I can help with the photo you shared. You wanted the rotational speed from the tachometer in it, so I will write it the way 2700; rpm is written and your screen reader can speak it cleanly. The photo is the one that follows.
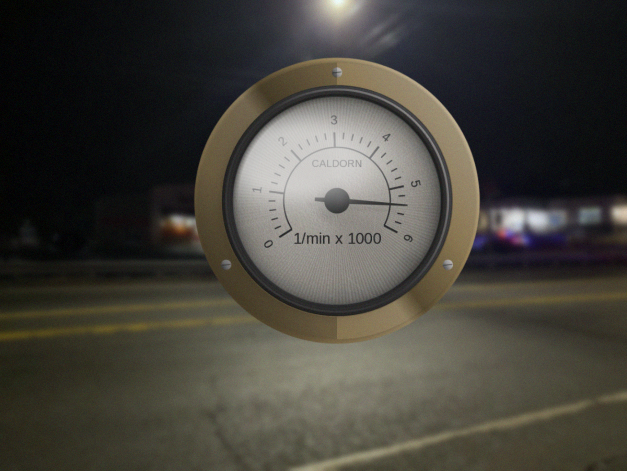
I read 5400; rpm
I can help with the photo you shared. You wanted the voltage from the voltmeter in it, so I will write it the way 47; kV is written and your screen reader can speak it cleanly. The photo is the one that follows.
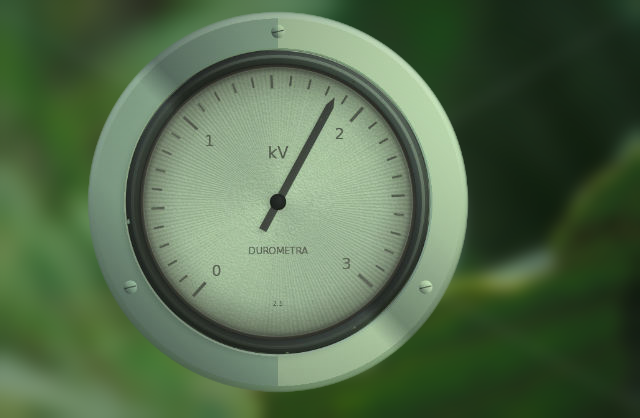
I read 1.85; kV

===

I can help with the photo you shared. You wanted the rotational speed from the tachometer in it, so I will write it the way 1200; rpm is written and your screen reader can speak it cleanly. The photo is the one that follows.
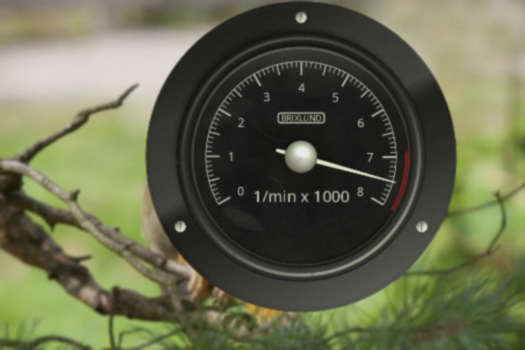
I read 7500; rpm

===

- **Work item**: Turn everything from the line containing "the way 1200;" down to the line containing "I read 7500; rpm", both included, into a numbered list with blank lines skipped. Leave out the pictures and any other lines.

- **Solution for this task**:
1. I can help with the photo you shared. You wanted the rotational speed from the tachometer in it, so I will write it the way 1200; rpm is written and your screen reader can speak it cleanly. The photo is the one that follows.
2. I read 7500; rpm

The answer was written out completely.